Why it’s unwise for the U.K. to boast about its cyberattack capability
The recent trend to talk more openly about cyber capabilities and the government’s investment in them raises several questions – not least the relative importance of recruiting lots more staff as compared with focus on recruiting and retaining the best cyber talent. Two other major questions stand out. First, with much of the recent news framed as a response to Russian state activities, how should the U.K. respond to hostile acts perpetrated by the Russian state? And second, what role – if any – should the U.K.’s cyber capabilities play in that response – and how much should the U.K. be talking publicly about them?
The cyberattacks described to the Times were mooted as a further component in the wider U.K. response to the chemical weapons attack on the former Russian intelligence officer (and U.K. spy) Sergei Skripal and his daughter Yulia in Salisbury in March. Theresa May, the British prime minister, has now attributed the attack – which also led to the death of a British woman, Dawn Sturgess – to Russia’s military intelligence service and named two Russian nationals as suspects in the attack. The two men have since claimed in an interview with RT that they were “merely tourists” visiting Salisbury cathedral.
The U.K. had already expelled 23 suspected Russian intelligence officers in March as a direct response to the Salisbury attacks, as well as co-ordinating a reciprocal expulsion of more than 100 other Russian intelligence officers from the territory of U.K. allies.
This post-Skripal period of decision making is a critical juncture in the U.K.’s policy towards Russia, raising deeper questions about the U.K.’s wider policy approach to Russia over 20 years or more.
Putting Russia ‘on notice’
The various options for a cyber response mentioned in the Times article were at the restrained and proportionate end of the offensive cyber operations spectrum. One suggestion was to attack computer networks to degrade the operational capacity of Russian military intelligence – rather than, for example, attacking computer networks to threaten essential public services in Russia and risk casualties.

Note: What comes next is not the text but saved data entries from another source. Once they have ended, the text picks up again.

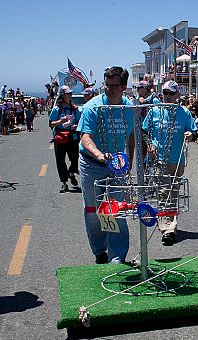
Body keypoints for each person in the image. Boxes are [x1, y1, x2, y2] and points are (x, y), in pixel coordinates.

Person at [77, 66, 135, 264]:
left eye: (114, 85)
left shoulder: (129, 108)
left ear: (124, 87)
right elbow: (85, 137)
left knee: (116, 209)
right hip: (91, 163)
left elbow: (133, 136)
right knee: (93, 210)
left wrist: (130, 161)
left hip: (116, 165)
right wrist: (100, 155)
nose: (109, 89)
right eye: (107, 85)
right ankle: (99, 251)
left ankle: (117, 256)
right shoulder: (93, 107)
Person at [143, 81, 196, 245]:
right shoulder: (155, 110)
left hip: (178, 158)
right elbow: (145, 130)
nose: (167, 96)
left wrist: (189, 135)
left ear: (177, 95)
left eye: (171, 93)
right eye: (165, 92)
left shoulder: (184, 112)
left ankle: (168, 224)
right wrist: (150, 144)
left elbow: (192, 131)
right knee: (164, 191)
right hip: (160, 157)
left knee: (173, 191)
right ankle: (168, 228)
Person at [49, 86, 81, 193]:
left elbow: (79, 121)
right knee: (60, 160)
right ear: (62, 95)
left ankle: (71, 173)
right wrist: (60, 121)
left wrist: (76, 126)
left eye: (70, 93)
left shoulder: (74, 108)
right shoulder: (57, 109)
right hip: (60, 136)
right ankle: (64, 183)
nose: (70, 95)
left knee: (75, 158)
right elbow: (51, 124)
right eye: (67, 94)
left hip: (72, 135)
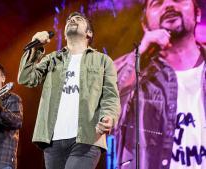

By adding cyberattacks to its wider package of measures in response to the Skripal attack, the U.K. is trying to achieve an overall response that does its best to change Russian state behavior without miscalculating and provoking a worse response in future.
The Skripal attack was brutal and reckless, but it doesn’t change the deeper truth that neither U.K. nor Russian interests are served by unlimited, escalating conflict. Both sides need to think carefully about the total size and shape of their respective activities, including cyber operations – but they also need to think about their communication strategies.
The decision made by the anonymous Whitehall sources quoted in the Times is an apparent public avowal of the U.K.’s intention to commit covert activities. It puts Russian intelligence “on notice” that the U.K. intends to unleash a range of irritant attacks to reduce Russia’s capability.
This could have unintended consequences. Now we think we know that the U.K. might conduct some cyber attacks against Russian targets, this could potentially increase the temptation for the Kremlin to shift blame if and when something happens in Russia (a major infrastructure accident perhaps?) that could semi-plausibly be blamed on the U.K.
This isn’t merely a question of creating pretext for Russian blame-shifting. It adds to an atmosphere of suspicion in which the general public might become more susceptible to Russian claims: “The U.K. said it would do this, so why not that?”
Rethink the communication strategy
Although the U.K. has begun to communicate publicly about its cyber capabilities, there is still much we don’t know about them. In this knowledge vacuum there is a risk of misunderstanding. Questions also remain over what kinds of cyber operations would be considered legitimate and how these capabilities should be subject to independent oversight.
Ministers should ensure that there has been appropriate discussion within government, most likely within the National Security Council system, about whether public statements (and anonymous leaks) actually serve U.K. interests. Or whether, instead, statements of intent about cyber operations undermine the U.K.’s security by making Russian retaliation more likely – because the public nature of the U.K. threat compels a strong and public Russian response. This could either prolong tensions or, worse, create a spiral of escalation.
The existing evidence regarding the Skripal attack indicates that the Russian state’s judgement about what constitutes a permissible use of force is significantly out of alignment with the U.K.’s. Given this – and the notionally shared interest in preventing tensions from escalating further – it doesn’t appear wise for the U.K. government to press forward with its increasingly public references to what cyber capabilities the U.K. is likely to use against Russian targets. Tough talking might go down well with a British newspaper readership, but those same comments might be interpreted differently by the Russian government.
There are risks involved in publicly signaling the imminence of cyber and other attacks, especially against capable adversaries with a demonstrable appetite for taking risks and a cavalier attitude about collateral damage. The U.K. needs to think more carefully about how it integrates cyber operations, and communication about them, into its wider approach – not only towards Russia but across the whole spectrum of national security operations.
Joe Devanny is Lecturer in National Security Studies and Deputy Director of the Centre for Defense Studies, King’s College London. This article is published courtesy of The Conversation.